Que tínhamos em comum? É mais difícil achar afinidades que diferenças? Perguntei à estrela, mas quem me respondeu foi a cigana abusada que puxou minha mão:

- tu segues o destino de um cão.
Toma este quartzo rosa
e lança no primeiro poço que te aparecer pelo caminho.

Fechei a mão segurando o quartzo, e mantive o passo. Notei que perdera de vista o cão negro que persegui a noite toda sob a luz da estrela, que agora não era mais estrela. Sem o que seguir, senti o desespero honesto dos crentes quando Deus falha com eles; depois a esperança inútil da cura; depois a própria morte.

Toma este quartzo de cristal rosa e lança no primeiro poço que te aparecer pelo caminho, disse a cigana. E na minha cabeça ela ressurgiu novamente: só porque mudou de tarefa, não significa que mudou o teu destino.

Coloquei-me a correr em busca do poço,
eu desejei ver um poço
eu desejei várias vezes que fosse um poço,
mas no fim da rua
o que se abriu sob meus pés foi um penhasco,
o penhasco dantesco,
o inferno dantesco que eu não acreditava.

-Não jogarei a pedra no teu petróleo, quiromante,
pois é aflitivo ver o negro
ferindo o rosa.
É como estar à beira de um vulcão
e nele me lançar
sentindo a lava me dissipar de mim.

-Volta pro teu passado, notívago.

Não, eu não queria o meu passado de volta.

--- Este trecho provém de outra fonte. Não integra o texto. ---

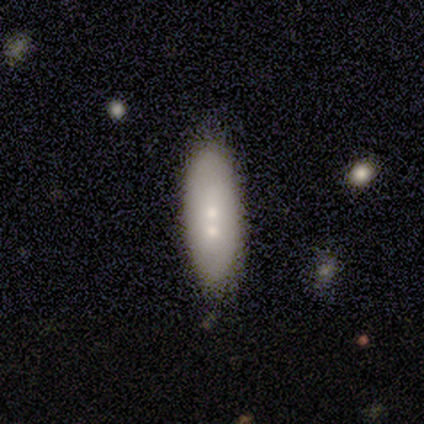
A smooth galaxy with no disk features (80%) that is in between round and cigar-shaped (50%, tied with cigar-shaped).

Vote fractions:
- Smooth or featured? smooth: 80% / star or artifact: 20% / featured or disk: 0%
- How rounded? in between: 50% (tied) / cigar-shaped: 50% (tied) / round: 0%
- Merging? none: 75% / major disturbance: 25% / minor disturbance: 0% / merger: 0%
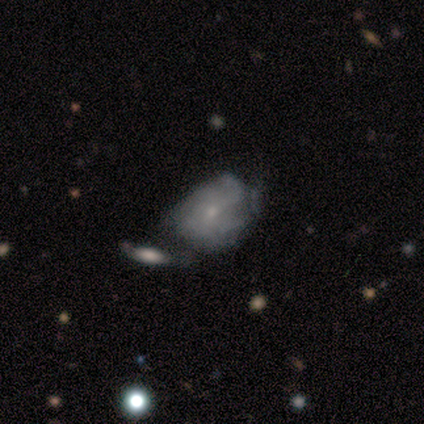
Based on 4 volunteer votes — Smooth or featured?
  - smooth: 50% * (tied)
  - featured or disk: 50% * (tied)
  - star or artifact: 0%
How rounded?
  - in between: 100% *
  - round: 0%
  - cigar-shaped: 0%
Merging?
  - none: 25% * (tied)
  - minor disturbance: 25% * (tied)
  - major disturbance: 25% * (tied)
  - merger: 25% * (tied)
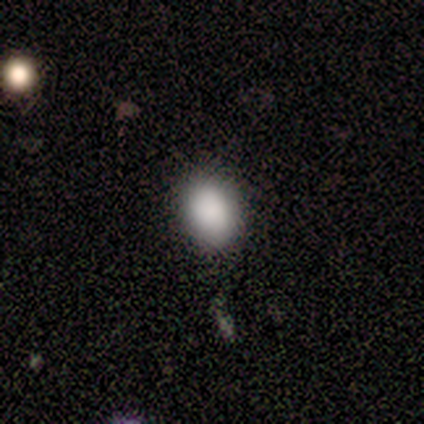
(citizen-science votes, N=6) Morphology: type=smooth (67%); roundness=round (50%, tied with in between); merging=none (75%).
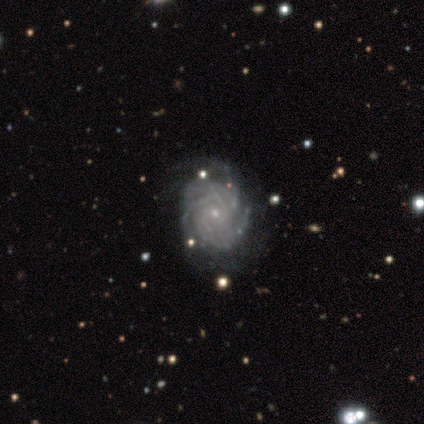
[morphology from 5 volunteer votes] smooth-or-featured: featured or disk: 100% | smooth: 0% | star or artifact: 0%
  disk-edge-on: no: 100% | yes: 0%
    bar: no: 100% | strong: 0% | weak: 0%
    has-spiral-arms: yes: 100% | no: 0%
      spiral-winding: tight: 100% | medium: 0% | loose: 0%
      spiral-arm-count: can't tell: 80% | 3: 20% | 1: 0% | 2: 0% | 4: 0% | more than 4: 0%
    bulge-size: small: 100% | dominant: 0% | large: 0% | moderate: 0% | none: 0%
  merging: none: 100% | minor disturbance: 0% | major disturbance: 0% | merger: 0%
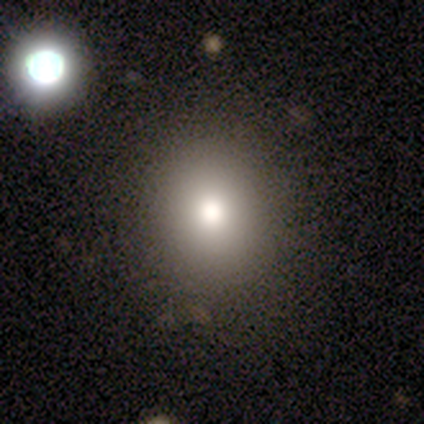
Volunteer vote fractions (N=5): This is clearly a smooth galaxy (80%). How rounded: likely round (75%). Merging: clearly none (100%).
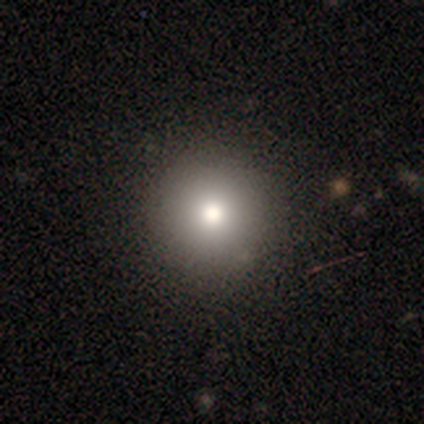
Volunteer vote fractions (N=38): Overall: smooth (84%). How rounded: round (97%). Merging: none (67%).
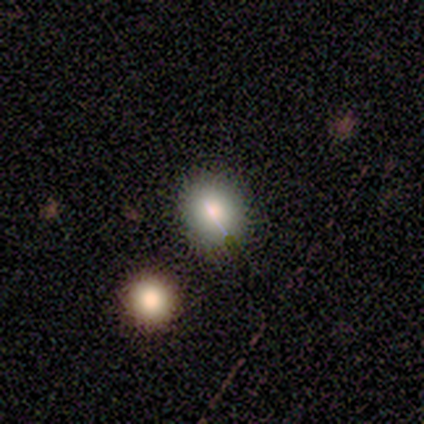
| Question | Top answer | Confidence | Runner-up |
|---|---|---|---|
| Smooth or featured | smooth | 60% | featured or disk (20%) |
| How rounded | round | 67% | in between (33%) |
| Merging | none | 75% | minor disturbance (25%) |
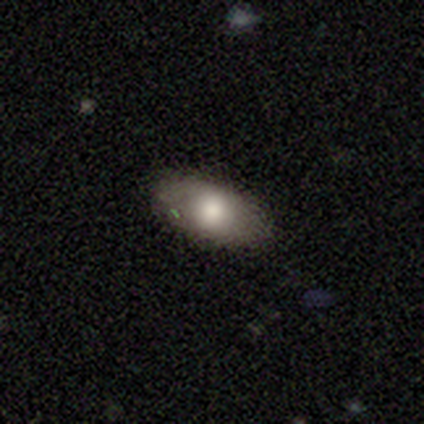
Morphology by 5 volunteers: Overall: smooth (40%, tied with featured or disk). How rounded: in between (100%). Merging: none (75%).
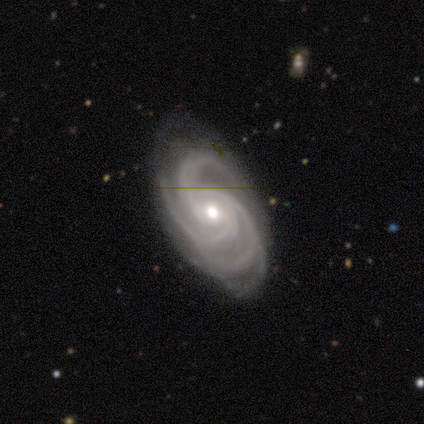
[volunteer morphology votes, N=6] This appears to be a featured or disk galaxy (100%) with a weak bar (50%), 3 (50%, tied with 4) tight (67%) spiral arms (100%) and a small central bulge (50%). Merging: none (50%, tied with minor disturbance).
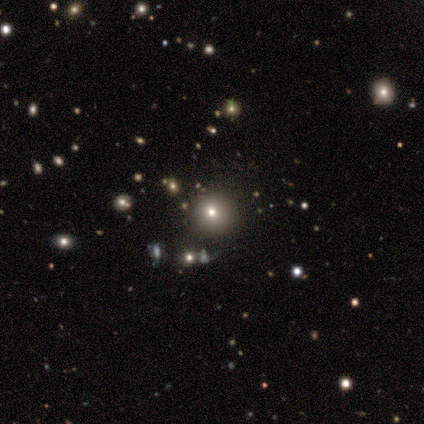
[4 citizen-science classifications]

Estendi a mão que segurava o quartzo. Abri de uma só vez para evitar me arrepender. E o que caiu no penhasco, não era mais uma pedra, era o filhote de um cão negro que lentamente rolava no ar, ora com patas pra cima, ora pra baixo...

segues a sorte de um cão negro...
dei um passo para frente rolando no ar,
ora com as patas pra baixo
ora pra cima;
quando pra cima,
era
estrela
reconstituída.

o oco cheio de vazio

é que não posso ser porque não me pertenço não sou de mim mesmo: nem o corpo ou a fala nem o membro, nem a língua   nem o próprio gozo apree...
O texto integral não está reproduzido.